▶ **TASK DIRECTIONS**:
Report back every line in the data that includes the string "della".

▶ **Page images and extracted text**:
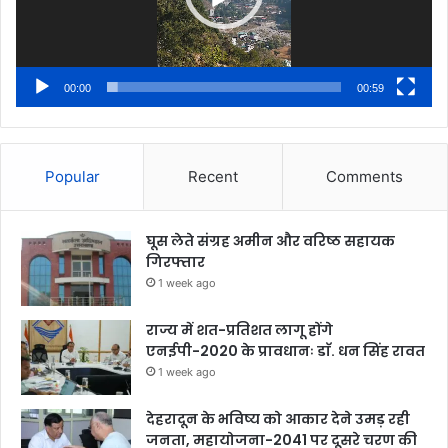
00:00
00:59
Popular
Recent
Comments
घूस लेते संग्रह अमीन और वरिष्ठ सहायक
गिरफ्तार
1 week ago
राज्य में शत-प्रतिशत लागू होंगे
एनईपी-2020 के प्रावधानः डाॅ. धन सिंह रावत
1 week ago
देहरादून के भविष्य को आकार देने उमड़ रही
जनता, महायोजना-2041 पर दूसरे चरण की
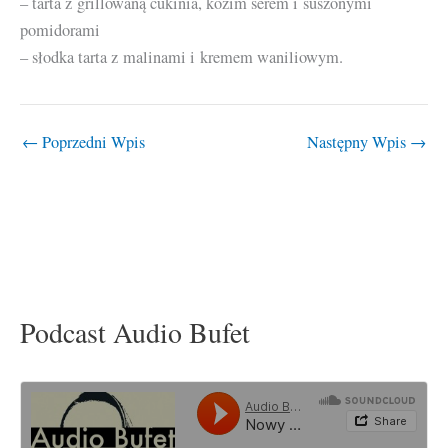
– tarta z grillowaną cukinia, kozim serem i suszonymi
pomidorami
– słodka tarta z malinami i kremem waniliowym.
←
Poprzedni Wpis
Następny Wpis
→
Podcast Audio Bufet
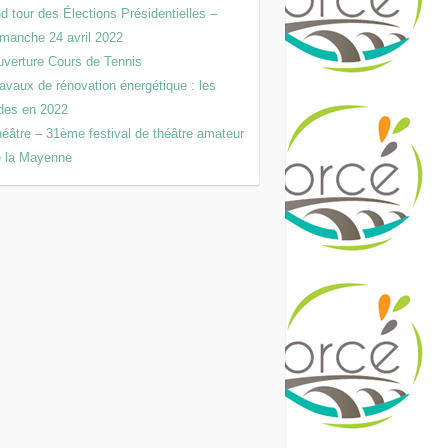
d tour des Élections Présidentielles –
manche 24 avril 2022
verture Cours de Tennis
avaux de rénovation énergétique : les
des en 2022
éâtre – 31ème festival de théâtre amateur
 la Mayenne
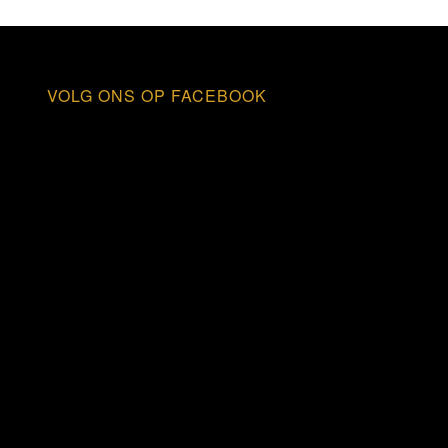
VOLG ONS OP FACEBOOK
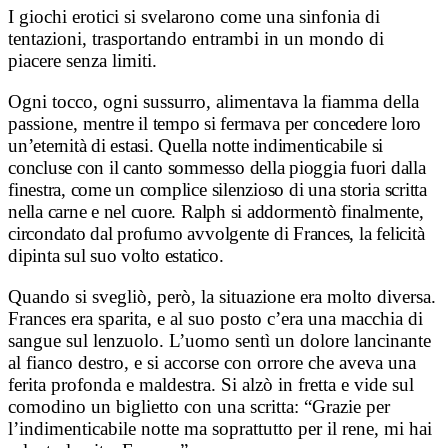
I giochi erotici si svelarono come una sinfonia di
tentazioni, trasportando entrambi in un mondo di
piacere senza limiti.
Ogni tocco, ogni sussurro, alimentava la fiamma della
passione,
mentre il tempo si fermava per concedere loro
un’eternità di estasi. Quella notte indimenticabile si
concluse con il canto sommesso della pioggia fuori dalla
finestra, come un complice silenzioso di una storia scritta
nella carne e nel cuore. Ralph si addormentò finalmente,
circondato dal profumo avvolgente di Frances, la felicità
dipinta sul suo volto estatico.
Quando si svegliò, però, la situazione era molto diversa.
Frances era sparita, e al suo posto c’era una macchia di
sangue sul lenzuolo. L’uomo sentì un dolore lancinante
al fianco destro, e si accorse con orrore che aveva una
ferita profonda e maldestra. Si alzò in fretta e vide sul
comodino un biglietto con una scritta: “Grazie per
l’indimenticabile notte ma soprattutto per il rene, mi hai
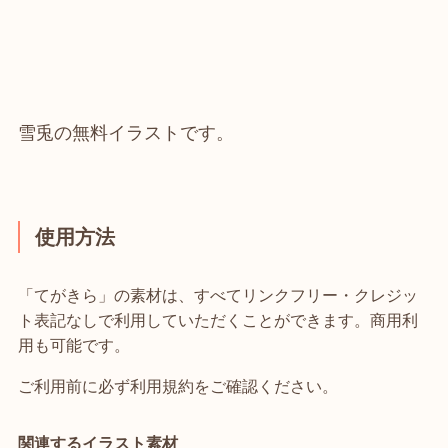
雪兎の無料イラストです。
使用方法
「てがきら」の素材は、すべてリンクフリー・クレジッ
ト表記なしで利用していただくことができます。商用利
用も可能です。
ご利用前に必ず利用規約をご確認ください。
関連するイラスト素材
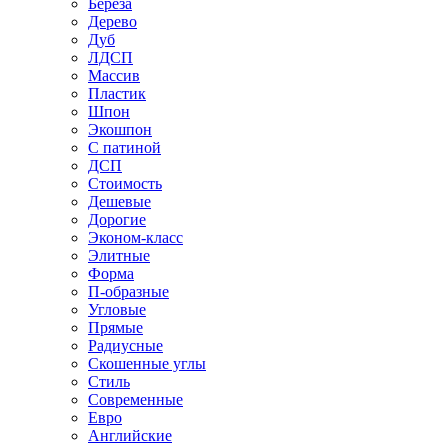
Береза
Дерево
Дуб
ЛДСП
Массив
Пластик
Шпон
Экошпон
С патиной
ДСП
Стоимость
Дешевые
Дорогие
Эконом-класс
Элитные
Форма
П-образные
Угловые
Прямые
Радиусные
Скошенные углы
Стиль
Современные
Евро
Английские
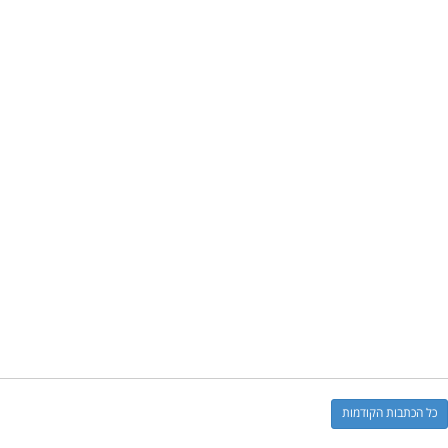
כל הכתבות הקודמות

▶ **TASK RESPONSE**:
Ogni tocco, ogni sussurro, alimentava la fiamma della
concluse con il canto sommesso della pioggia fuori dalla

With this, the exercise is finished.